-------- MATERIAL FOR THIS TASK --------

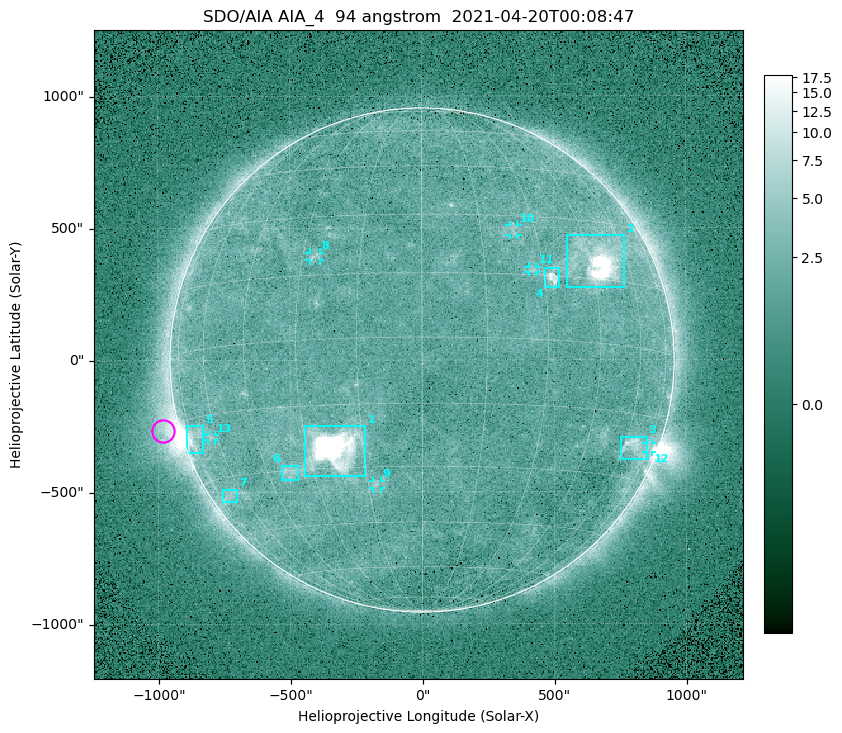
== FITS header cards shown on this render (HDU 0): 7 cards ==
TELESCOP= 'SDO/AIA '
INSTRUME= 'AIA_4   '
WAVELNTH=                   94
WAVEUNIT= 'angstrom'
DATE-OBS= '2021-04-20T00:08:47.12'
CTYPE1  = 'HPLN-TAN'
CTYPE2  = 'HPLT-TAN'

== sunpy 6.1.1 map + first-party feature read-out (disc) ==
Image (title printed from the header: SDO/AIA AIA_4  94 angstrom  2021-04-20T00:08:47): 512 x 512 px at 4.8 arcsec/px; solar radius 955 arcsec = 199 px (full disc in frame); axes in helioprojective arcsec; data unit not stated in the header (colour bar unlabelled)
Orientation: roll -0.137 deg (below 1 deg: not rotated)
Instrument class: DISC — disc imager (sunpy class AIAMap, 94 A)
Bright regions (active regions / flare kernels): reference = the median radial profile (limb darkening/brightening removed); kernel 5 px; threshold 5 sigma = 2.5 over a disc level ~1.76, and >= 1.15x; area >= 9 px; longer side >= 5 px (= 24 arcsec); searched inside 0.97 R_sun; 13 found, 13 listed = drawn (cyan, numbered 1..; 6 of them under ~33 arcsec drawn as corner ticks so the feature stays visible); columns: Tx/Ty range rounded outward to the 10 arcsec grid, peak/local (2 s.f.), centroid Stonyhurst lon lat
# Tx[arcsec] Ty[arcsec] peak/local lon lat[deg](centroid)
1 -450..-210 -440..-250 995 -23 -25
2 550..770 270..470 46 +48 +20
3 750..850 -380..-290 4.4 +65 -22
4 460..520 270..350 6.5 +32 +15
5 -900..-830 -350..-250 7.1 -72 -19
6 -540..-470 -450..-400 3 -38 -30
7 -760..-700 -540..-490 2.5 -67 -34
8 -430..-380 380..410 3.1 -27 +20
9 -190..-160 -490..-450 3 -13 -34
10 330..370 470..510 2.6 +24 +26
11 400..440 330..360 2.9 +27 +16
12 850..870 -350..-310 2.8 +75 -22
13 -810..-780 -300..-280 2.5 -63 -20
Off-limb structures (1.02-1.3 R_sun): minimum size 50 px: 7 found; the strongest spans PA ~90..115 deg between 1.02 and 1.22 R_sun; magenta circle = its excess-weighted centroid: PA ~105 deg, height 1.06 R_sun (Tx ~-980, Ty ~-270 arcsec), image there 4.6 x the reference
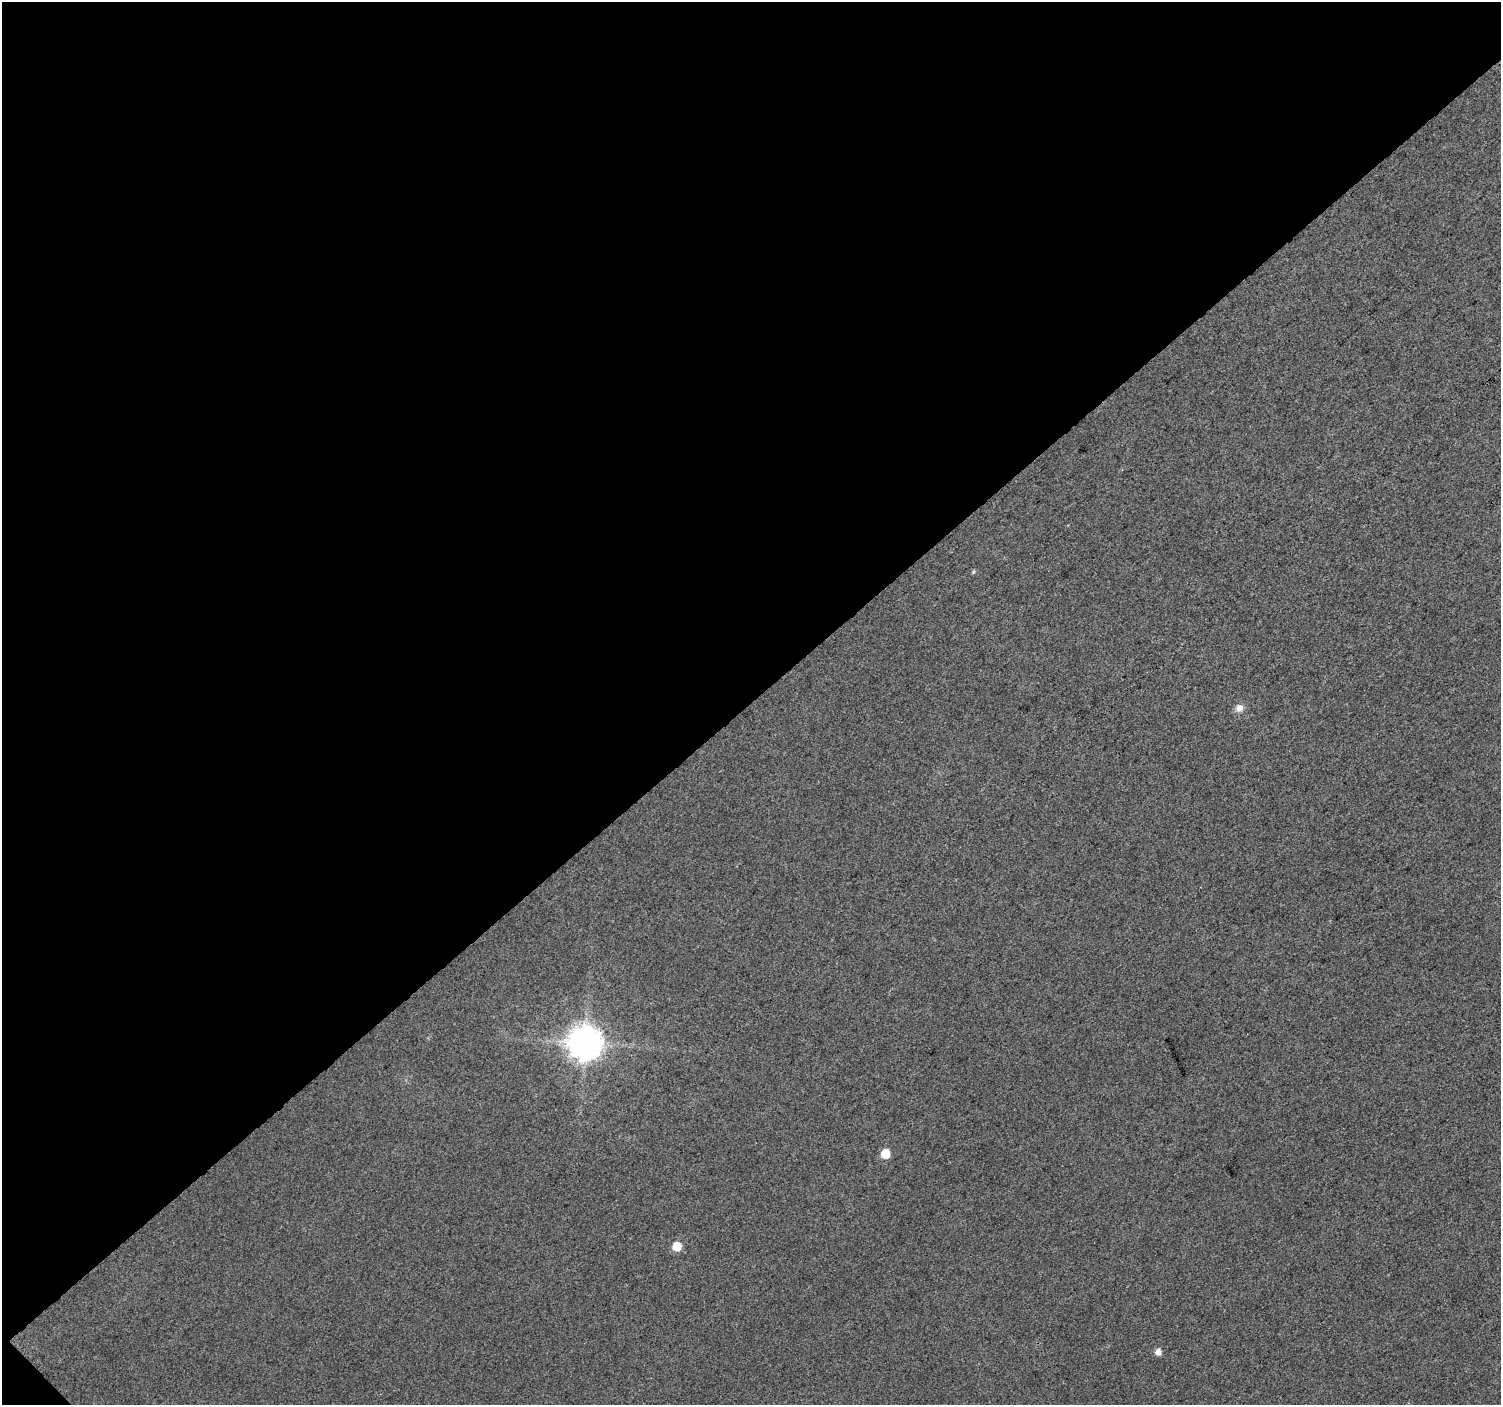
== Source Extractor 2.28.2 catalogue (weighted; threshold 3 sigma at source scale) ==
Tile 1 of 2 x 2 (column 1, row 1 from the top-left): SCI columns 1-1499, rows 1487-2889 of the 3000 x 2990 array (HDU 1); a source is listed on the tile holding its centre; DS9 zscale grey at full resolution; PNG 1503 x 1407 px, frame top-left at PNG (2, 2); no overlay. Shown black and unused: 50% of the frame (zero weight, under 3 of 4 exposures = <1% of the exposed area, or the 3 px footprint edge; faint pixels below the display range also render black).
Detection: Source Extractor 2.28.2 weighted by HDU 2 'WHT'; one run over the whole footprint, this tile lists its part. Background 0.0348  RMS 0.011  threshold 0.0496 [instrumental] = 3 sigma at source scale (4.5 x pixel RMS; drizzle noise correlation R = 1.50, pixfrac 1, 0.0396/0.0396 arcsec/px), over >= 5 px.
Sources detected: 6; all 6 listed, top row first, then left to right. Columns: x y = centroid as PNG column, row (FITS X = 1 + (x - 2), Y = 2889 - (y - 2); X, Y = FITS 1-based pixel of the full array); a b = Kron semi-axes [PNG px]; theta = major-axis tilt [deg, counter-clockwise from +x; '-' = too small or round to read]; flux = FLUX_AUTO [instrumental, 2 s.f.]
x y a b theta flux
973 572 6 3 71 1.3
1239 708 10 8 15 6.4
585 1043 10 10 - 2100
885 1154 6 6 - 30
676 1246 6 6 - 28
1158 1352 6 6 - 6.7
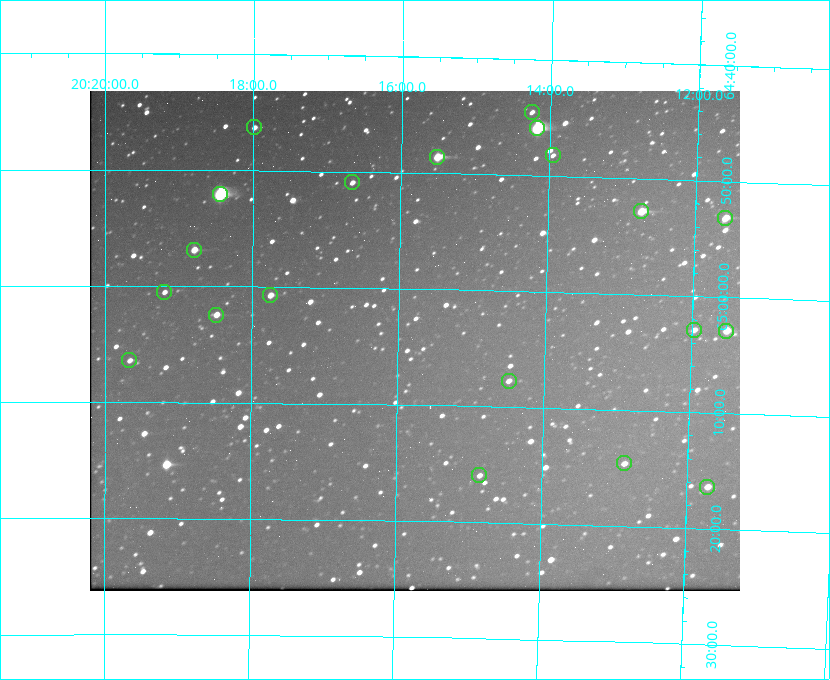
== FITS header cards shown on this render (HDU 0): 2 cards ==
NAXIS1  =                  650 / Width of table row in bytes
NAXIS2  =                  500 / Number of rows in table

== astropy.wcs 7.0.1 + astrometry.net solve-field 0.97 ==
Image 650 x 500 px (HDU 0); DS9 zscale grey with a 90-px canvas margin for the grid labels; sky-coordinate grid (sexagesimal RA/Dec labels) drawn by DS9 from the SOLVED WCS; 20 Tycho-2 reference stars matched to detected sources circled (green)
Header WCS: none
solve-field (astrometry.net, Tycho-2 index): SOLVED blind (the file carries no WCS)
Solved WCS: RA---TAN-SIP/DEC--TAN-SIP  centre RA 20:15:46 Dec +65:04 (303.94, +65.07 deg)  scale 5.18 arcsec/px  FOV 56.1' x 43.1'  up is +179 deg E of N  parity flipped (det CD > 0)
(file carries no celestial WCS; the grid is the blind solution)
Tycho-2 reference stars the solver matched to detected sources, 20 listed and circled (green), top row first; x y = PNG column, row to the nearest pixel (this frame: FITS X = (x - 90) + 1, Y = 500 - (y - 91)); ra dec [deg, ICRS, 3 dp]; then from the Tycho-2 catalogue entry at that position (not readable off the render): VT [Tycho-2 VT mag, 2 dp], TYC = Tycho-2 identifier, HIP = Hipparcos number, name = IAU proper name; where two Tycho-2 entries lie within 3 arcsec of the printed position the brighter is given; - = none
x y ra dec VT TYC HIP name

--------

GIVEN TASK: Convert all of the material above into a JSON list of strings with one string per line, skipping any blank lines. Leave the pictures out of the list.

EXERCISE RESPONSE:
[
  "== FITS header cards shown on this render (HDU 0): 7 cards ==",
  "TELESCOP= 'SDO/AIA '",
  "INSTRUME= 'AIA_4   '",
  "WAVELNTH=                   94",
  "WAVEUNIT= 'angstrom'",
  "DATE-OBS= '2021-04-20T00:08:47.12'",
  "CTYPE1  = 'HPLN-TAN'",
  "CTYPE2  = 'HPLT-TAN'",
  "== sunpy 6.1.1 map + first-party feature read-out (disc) ==",
  "Image (title printed from the header: SDO/AIA AIA_4  94 angstrom  2021-04-20T00:08:47): 512 x 512 px at 4.8 arcsec/px; solar radius 955 arcsec = 199 px (full disc in frame); axes in helioprojective arcsec; data unit not stated in the header (colour bar unlabelled)",
  "Orientation: roll -0.137 deg (below 1 deg: not rotated)",
  "Instrument class: DISC — disc imager (sunpy class AIAMap, 94 A)",
  "Bright regions (active regions / flare kernels): reference = the median radial profile (limb darkening/brightening removed); kernel 5 px; threshold 5 sigma = 2.5 over a disc level ~1.76, and >= 1.15x; area >= 9 px; longer side >= 5 px (= 24 arcsec); searched inside 0.97 R_sun; 13 found, 13 listed = drawn (cyan, numbered 1..; 6 of them under ~33 arcsec drawn as corner ticks so the feature stays visible); columns: Tx/Ty range rounded outward to the 10 arcsec grid, peak/local (2 s.f.), centroid Stonyhurst lon lat",
  "# Tx[arcsec] Ty[arcsec] peak/local lon lat[deg](centroid)",
  "1 -450..-210 -440..-250 995 -23 -25",
  "2 550..770 270..470 46 +48 +20",
  "3 750..850 -380..-290 4.4 +65 -22",
  "4 460..520 270..350 6.5 +32 +15",
  "5 -900..-830 -350..-250 7.1 -72 -19",
  "6 -540..-470 -450..-400 3 -38 -30",
  "7 -760..-700 -540..-490 2.5 -67 -34",
  "8 -430..-380 380..410 3.1 -27 +20",
  "9 -190..-160 -490..-450 3 -13 -34",
  "10 330..370 470..510 2.6 +24 +26",
  "11 400..440 330..360 2.9 +27 +16",
  "12 850..870 -350..-310 2.8 +75 -22",
  "13 -810..-780 -300..-280 2.5 -63 -20",
  "Off-limb structures (1.02-1.3 R_sun): minimum size 50 px: 7 found; the strongest spans PA ~90..115 deg between 1.02 and 1.22 R_sun; magenta circle = its excess-weighted centroid: PA ~105 deg, height 1.06 R_sun (Tx ~-980, Ty ~-270 arcsec), image there 4.6 x the reference",
  "== Source Extractor 2.28.2 catalogue (weighted; threshold 3 sigma at source scale) ==",
  "Tile 1 of 2 x 2 (column 1, row 1 from the top-left): SCI columns 1-1499, rows 1487-2889 of the 3000 x 2990 array (HDU 1); a source is listed on the tile holding its centre; DS9 zscale grey at full resolution; PNG 1503 x 1407 px, frame top-left at PNG (2, 2); no overlay. Shown black and unused: 50% of the frame (zero weight, under 3 of 4 exposures = <1% of the exposed area, or the 3 px footprint edge; faint pixels below the display range also render black).",
  "Detection: Source Extractor 2.28.2 weighted by HDU 2 'WHT'; one run over the whole footprint, this tile lists its part. Background 0.0348  RMS 0.011  threshold 0.0496 [instrumental] = 3 sigma at source scale (4.5 x pixel RMS; drizzle noise correlation R = 1.50, pixfrac 1, 0.0396/0.0396 arcsec/px), over >= 5 px.",
  "Sources detected: 6; all 6 listed, top row first, then left to right. Columns: x y = centroid as PNG column, row (FITS X = 1 + (x - 2), Y = 2889 - (y - 2); X, Y = FITS 1-based pixel of the full array); a b = Kron semi-axes [PNG px]; theta = major-axis tilt [deg, counter-clockwise from +x; '-' = too small or round to read]; flux = FLUX_AUTO [instrumental, 2 s.f.]",
  "x y a b theta flux",
  "973 572 6 3 71 1.3",
  "1239 708 10 8 15 6.4",
  "585 1043 10 10 - 2100",
  "885 1154 6 6 - 30",
  "676 1246 6 6 - 28",
  "1158 1352 6 6 - 6.7",
  "== FITS header cards shown on this render (HDU 0): 2 cards ==",
  "NAXIS1  =                  650 / Width of table row in bytes",
  "NAXIS2  =                  500 / Number of rows in table",
  "== astropy.wcs 7.0.1 + astrometry.net solve-field 0.97 ==",
  "Image 650 x 500 px (HDU 0); DS9 zscale grey with a 90-px canvas margin for the grid labels; sky-coordinate grid (sexagesimal RA/Dec labels) drawn by DS9 from the SOLVED WCS; 20 Tycho-2 reference stars matched to detected sources circled (green)",
  "Header WCS: none",
  "solve-field (astrometry.net, Tycho-2 index): SOLVED blind (the file carries no WCS)",
  "Solved WCS: RA---TAN-SIP/DEC--TAN-SIP  centre RA 20:15:46 Dec +65:04 (303.94, +65.07 deg)  scale 5.18 arcsec/px  FOV 56.1' x 43.1'  up is +179 deg E of N  parity flipped (det CD > 0)",
  "(file carries no celestial WCS; the grid is the blind solution)",
  "Tycho-2 reference stars the solver matched to detected sources, 20 listed and circled (green), top row first; x y = PNG column, row to the nearest pixel (this frame: FITS X = (x - 90) + 1, Y = 500 - (y - 91)); ra dec [deg, ICRS, 3 dp]; then from the Tycho-2 catalogue entry at that position (not readable off the render): VT [Tycho-2 VT mag, 2 dp], TYC = Tycho-2 identifier, HIP = Hipparcos number, name = IAU proper name; where two Tycho-2 entries lie within 3 arcsec of the printed position the brighter is given; - = none",
  "x y ra dec VT TYC HIP name"
]